> Texto
________________
Junte-se um quanto baste de sabedoria. A capacidade de construir uma história e de a contar com alma. Uma pitada de entusiasmo. Uma porção de magia, quando se trata de levar uma criança pela mão do escuro até ao deslumbramento de descobrir e de compreender. Mais um jeito – especial! – de juntar engenho a isso tudo e de remexer naquilo que se esconde debaixo dela até que tudo se encaminhe para a ponta da língua. Mais essência de escutador – e, até, de adivinhador – em pequenas porções, indispensáveis à medida que uma criança deixa as traquitanas que lhe entaramelam a cabeça e, de cabeça no ar, apanha o jeito e aprende. Misture-se tudo com delicadeza, com bondade e com paciência. Dê-se o tempo indispensável para levedar e apurar. Adicione-se perseverança e a sensatez de não querer que os resultados apareçam de rompante. Mais encantamento, aos pedaços. Dê-se a tudo isso anos de escola. Meios, formação e oportunidades. E ter-se-á construído um professor.
________________
> Dados registados
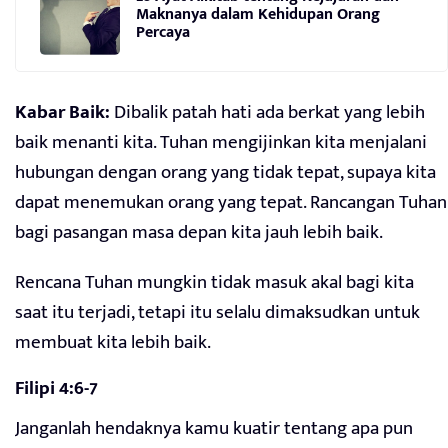
Maknanya dalam Kehidupan Orang
Percaya
Kabar Baik:
Dibalik patah hati ada berkat yang lebih
baik menanti kita. Tuhan mengijinkan kita menjalani
hubungan dengan orang yang tidak tepat, supaya kita
dapat menemukan orang yang tepat. Rancangan Tuhan
bagi pasangan masa depan kita jauh lebih baik.
Rencana Tuhan mungkin tidak masuk akal bagi kita
saat itu terjadi, tetapi itu selalu dimaksudkan untuk
membuat kita lebih baik.
Filipi 4:6-7
Janganlah hendaknya kamu kuatir tentang apa pun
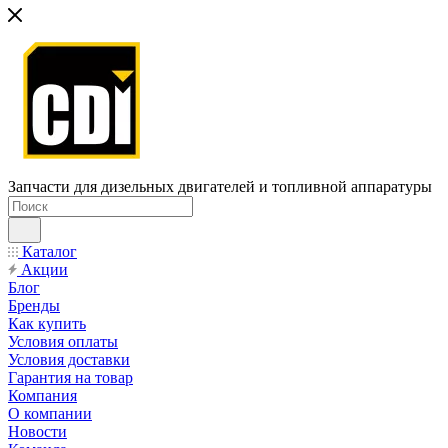
Запчасти для дизельных двигателей и топливной аппаратуры
Каталог
Акции
Блог
Бренды
Как купить
Условия оплаты
Условия доставки
Гарантия на товар
Компания
О компании
Новости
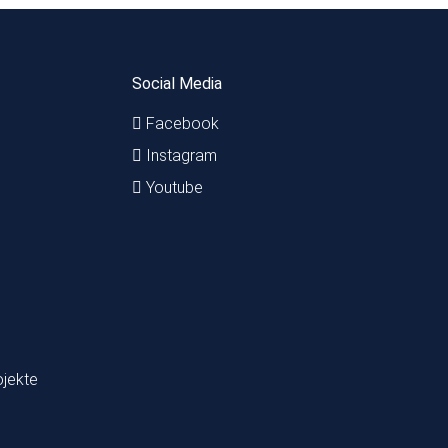
Social Media
Facebook
Instagram
Youtube
ojekte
________________
> O que fazer
(1) No texto sobre como se constrói um professor, com que três coisas se deve misturar tudo?
(2) Diz quais são, no texto sobre o professor, as coisas que se dão a seguir aos anos de escola.
(3) Escreve uma continuação para o texto sobre como se constrói um professor, começando depois da última frase.
O material não faz falta para nada disto.

> Respostas
(1) Com delicadeza, com bondade e com paciência.

(2) Meios, formação e oportunidades.

(3)
É por isso que não se entende que não se decrete o estado de calamidade quando nos deparamos com 40% dos professores a reformarem-se nos próximos 8 anos. E que não se pare e não nos alarmemos – depois de dois anos lectivos turbulentos, e quando seriam necessárias recuperações e mais recuperações curriculares – quando as reformas em curso de muitos professores, a falta de muitos outros e a greve às horas extraordinárias deixam imensos alunos sem aulas, e pareçam fazer de um professor um bem em vias de extinção. E que não se reflicta sobre o que foi faltando, ao longo dos anos, com responsabilidade de todos, para que, como saída de emergência, considerando aquilo que não se fez, se suponha que a solução para este estado de coisas passe pela reconversão de outros diplomados. Numa altura em que menos de 1% dos professores têm menos de 30 anos. Quando 90% dos professores manifesta a intenção de se reformar mais cedo. Quando, em 2019, dos 21 cursos de formação inicial de docentes lançados pelas instituições de ensino superior, em 12 houve menos de 10 candidatos. Quando o número de estudantes inscritos em cursos superiores de educação caiu cerca de 70%, desde o início do século. E quando os indicadores de desconsideração social dos professores e de mal-estar docente não param de aumentar.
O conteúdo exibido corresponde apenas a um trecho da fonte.